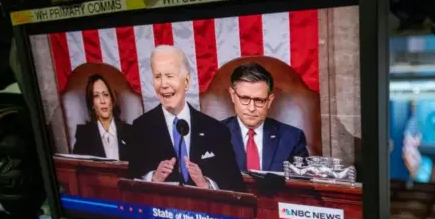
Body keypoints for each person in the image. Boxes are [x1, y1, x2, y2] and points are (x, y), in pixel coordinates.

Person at [128, 45, 246, 192]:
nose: (163, 84)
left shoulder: (216, 130)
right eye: (158, 77)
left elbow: (236, 187)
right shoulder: (141, 128)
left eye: (170, 76)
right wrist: (153, 179)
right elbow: (129, 186)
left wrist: (205, 184)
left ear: (187, 81)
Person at [222, 62, 309, 172]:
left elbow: (303, 185)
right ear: (233, 96)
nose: (252, 108)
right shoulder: (214, 134)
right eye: (244, 98)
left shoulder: (292, 138)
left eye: (259, 100)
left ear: (269, 101)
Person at [72, 74, 132, 160]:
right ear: (92, 104)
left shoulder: (130, 132)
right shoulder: (84, 136)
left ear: (112, 99)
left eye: (106, 94)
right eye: (96, 96)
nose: (102, 101)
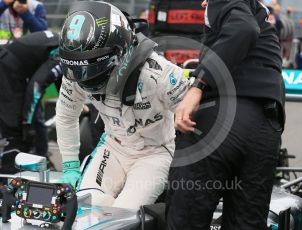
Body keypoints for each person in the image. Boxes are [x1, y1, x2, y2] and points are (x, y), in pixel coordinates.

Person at [57, 1, 191, 210]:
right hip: (113, 146)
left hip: (155, 153)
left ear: (121, 52)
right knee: (87, 207)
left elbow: (198, 115)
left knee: (123, 214)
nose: (85, 79)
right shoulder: (76, 71)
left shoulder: (160, 74)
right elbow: (66, 115)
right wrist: (70, 166)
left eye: (94, 69)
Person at [166, 0, 285, 229]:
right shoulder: (260, 14)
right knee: (247, 222)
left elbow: (243, 28)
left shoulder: (227, 4)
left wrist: (197, 86)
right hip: (265, 126)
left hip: (221, 120)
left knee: (186, 218)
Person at [0, 30, 61, 173]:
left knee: (36, 118)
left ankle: (41, 161)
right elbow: (36, 86)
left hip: (15, 70)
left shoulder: (62, 43)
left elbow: (60, 80)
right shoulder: (64, 54)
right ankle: (10, 176)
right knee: (18, 129)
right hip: (8, 72)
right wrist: (26, 123)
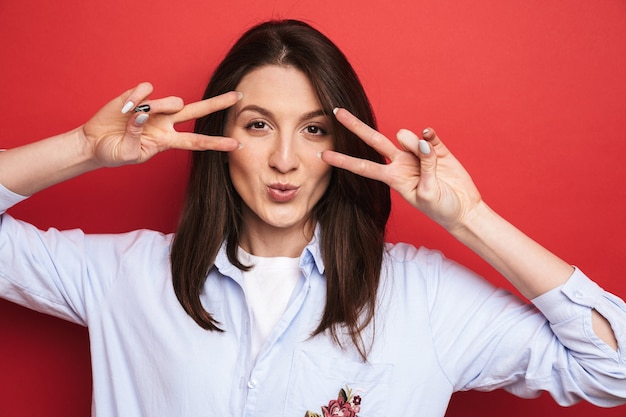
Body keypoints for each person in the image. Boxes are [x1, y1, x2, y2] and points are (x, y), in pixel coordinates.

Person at [0, 19, 624, 417]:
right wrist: (83, 147)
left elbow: (614, 370)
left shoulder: (422, 297)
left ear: (341, 148)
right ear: (220, 136)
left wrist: (471, 219)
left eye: (314, 130)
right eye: (258, 125)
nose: (284, 159)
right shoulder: (127, 276)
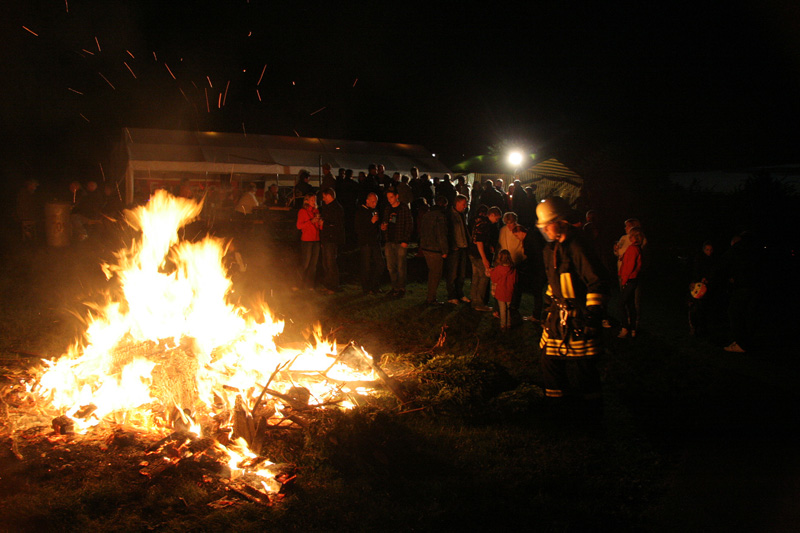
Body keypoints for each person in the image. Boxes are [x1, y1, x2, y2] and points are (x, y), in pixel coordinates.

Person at [536, 196, 610, 415]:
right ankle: (558, 409)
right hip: (558, 318)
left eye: (548, 224)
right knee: (549, 361)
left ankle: (592, 413)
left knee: (584, 367)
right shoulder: (551, 249)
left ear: (561, 222)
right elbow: (554, 284)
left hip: (580, 319)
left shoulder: (578, 246)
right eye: (543, 226)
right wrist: (547, 310)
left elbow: (596, 282)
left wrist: (592, 318)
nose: (545, 229)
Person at [468, 205, 502, 311]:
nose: (496, 221)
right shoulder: (485, 224)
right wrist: (484, 258)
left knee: (476, 276)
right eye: (497, 218)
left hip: (472, 252)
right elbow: (479, 241)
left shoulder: (479, 221)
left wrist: (489, 245)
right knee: (484, 277)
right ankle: (479, 303)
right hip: (478, 255)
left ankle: (474, 300)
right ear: (492, 215)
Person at [418, 196, 450, 305]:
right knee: (436, 274)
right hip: (435, 249)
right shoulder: (440, 216)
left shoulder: (427, 214)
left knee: (432, 272)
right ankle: (431, 298)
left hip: (426, 247)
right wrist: (444, 250)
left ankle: (430, 297)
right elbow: (441, 235)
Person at [382, 189, 413, 297]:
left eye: (391, 197)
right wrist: (384, 227)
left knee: (400, 266)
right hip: (389, 240)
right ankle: (395, 287)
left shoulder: (403, 208)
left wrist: (406, 240)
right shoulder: (388, 209)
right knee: (391, 266)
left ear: (396, 196)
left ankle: (401, 288)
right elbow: (385, 221)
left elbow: (409, 224)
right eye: (388, 198)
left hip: (400, 241)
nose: (389, 200)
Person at [512, 224, 546, 322]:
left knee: (537, 292)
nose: (517, 238)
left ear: (520, 232)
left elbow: (533, 257)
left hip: (537, 269)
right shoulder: (532, 237)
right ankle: (536, 314)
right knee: (537, 292)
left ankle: (536, 315)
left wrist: (523, 266)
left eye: (517, 235)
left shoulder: (530, 240)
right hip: (538, 268)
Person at [355, 192, 384, 294]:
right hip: (366, 243)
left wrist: (380, 227)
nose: (374, 203)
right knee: (366, 266)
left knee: (380, 264)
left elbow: (375, 227)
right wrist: (371, 222)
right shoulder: (361, 212)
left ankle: (374, 285)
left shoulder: (374, 210)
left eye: (376, 201)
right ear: (367, 201)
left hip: (375, 242)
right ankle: (367, 288)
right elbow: (359, 229)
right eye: (372, 201)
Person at [618, 227, 644, 338]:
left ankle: (625, 327)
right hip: (633, 279)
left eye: (632, 235)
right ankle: (633, 328)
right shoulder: (637, 248)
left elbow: (630, 266)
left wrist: (624, 280)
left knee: (621, 304)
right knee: (630, 304)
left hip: (629, 279)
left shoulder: (633, 249)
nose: (630, 237)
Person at [318, 188, 345, 293]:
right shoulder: (327, 207)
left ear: (329, 196)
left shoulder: (337, 208)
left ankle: (333, 286)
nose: (323, 199)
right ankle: (328, 284)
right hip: (326, 239)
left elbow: (337, 225)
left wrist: (324, 224)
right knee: (325, 263)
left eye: (324, 197)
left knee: (331, 263)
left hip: (332, 239)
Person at [445, 194, 470, 304]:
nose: (465, 206)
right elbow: (447, 231)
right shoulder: (450, 215)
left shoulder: (461, 214)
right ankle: (452, 295)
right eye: (464, 204)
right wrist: (452, 244)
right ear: (457, 203)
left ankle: (460, 293)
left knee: (461, 273)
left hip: (462, 246)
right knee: (453, 273)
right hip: (455, 248)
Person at [295, 193, 321, 290]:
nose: (314, 202)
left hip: (316, 240)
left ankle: (310, 285)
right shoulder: (302, 211)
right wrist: (311, 221)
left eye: (315, 200)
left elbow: (318, 227)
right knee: (305, 263)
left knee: (313, 265)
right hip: (307, 240)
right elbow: (299, 226)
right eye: (312, 200)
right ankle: (298, 284)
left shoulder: (316, 211)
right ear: (307, 201)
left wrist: (320, 223)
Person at [490, 249, 518, 332]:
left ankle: (503, 325)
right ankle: (508, 324)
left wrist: (492, 272)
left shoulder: (499, 269)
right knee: (508, 309)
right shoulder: (513, 269)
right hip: (509, 292)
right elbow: (515, 280)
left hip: (501, 292)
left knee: (502, 309)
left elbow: (494, 279)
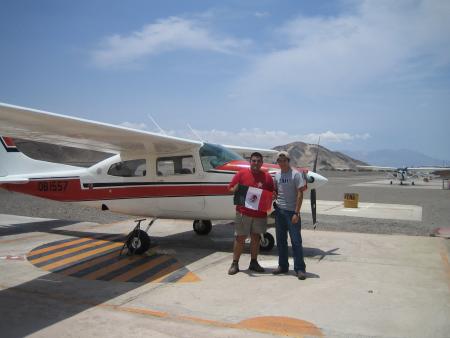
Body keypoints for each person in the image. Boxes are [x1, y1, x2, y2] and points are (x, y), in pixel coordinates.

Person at [227, 152, 275, 275]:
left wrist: (274, 195)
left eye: (259, 161)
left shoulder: (267, 177)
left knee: (256, 238)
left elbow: (271, 193)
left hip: (259, 214)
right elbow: (230, 188)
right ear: (250, 162)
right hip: (243, 213)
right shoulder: (241, 174)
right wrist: (235, 188)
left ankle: (253, 262)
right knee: (240, 238)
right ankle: (235, 263)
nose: (256, 163)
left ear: (262, 163)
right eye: (254, 160)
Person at [273, 151, 308, 280]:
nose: (281, 163)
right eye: (279, 161)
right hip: (279, 212)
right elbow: (276, 190)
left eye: (284, 160)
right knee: (281, 241)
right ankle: (283, 266)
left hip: (291, 213)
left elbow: (300, 194)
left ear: (288, 161)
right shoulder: (277, 175)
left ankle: (300, 268)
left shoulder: (296, 174)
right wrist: (274, 195)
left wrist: (296, 213)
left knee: (296, 241)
------------
Copy everything above from the line holding "left elbow: (60, 80)" down to the line holding "right knee: (549, 361)", both ends included, exactly as it stands and without the pictures.

**RESPONSE AREA:**
left elbow: (60, 80)
right shoulder: (64, 54)
right ankle: (10, 176)
right knee: (18, 129)
right hip: (8, 72)
right wrist: (26, 123)
Body keypoints for each person in the image. Boxes are [x1, y1, x2, y2] and points are (x, y), in pixel coordinates.

Person at [0, 19, 624, 417]:
right wrist: (83, 147)
left elbow: (614, 370)
left shoulder: (422, 297)
left ear: (341, 148)
right ear: (220, 136)
left wrist: (471, 219)
left eye: (314, 130)
right eye: (258, 125)
nose: (284, 159)
right shoulder: (127, 276)
Body keypoints for each person in the image. Boxes are [x1, y1, x2, y2] and points are (x, y), in pixel coordinates.

Person at [536, 196, 610, 415]:
right ankle: (558, 409)
right hip: (558, 318)
left eye: (548, 224)
right knee: (549, 361)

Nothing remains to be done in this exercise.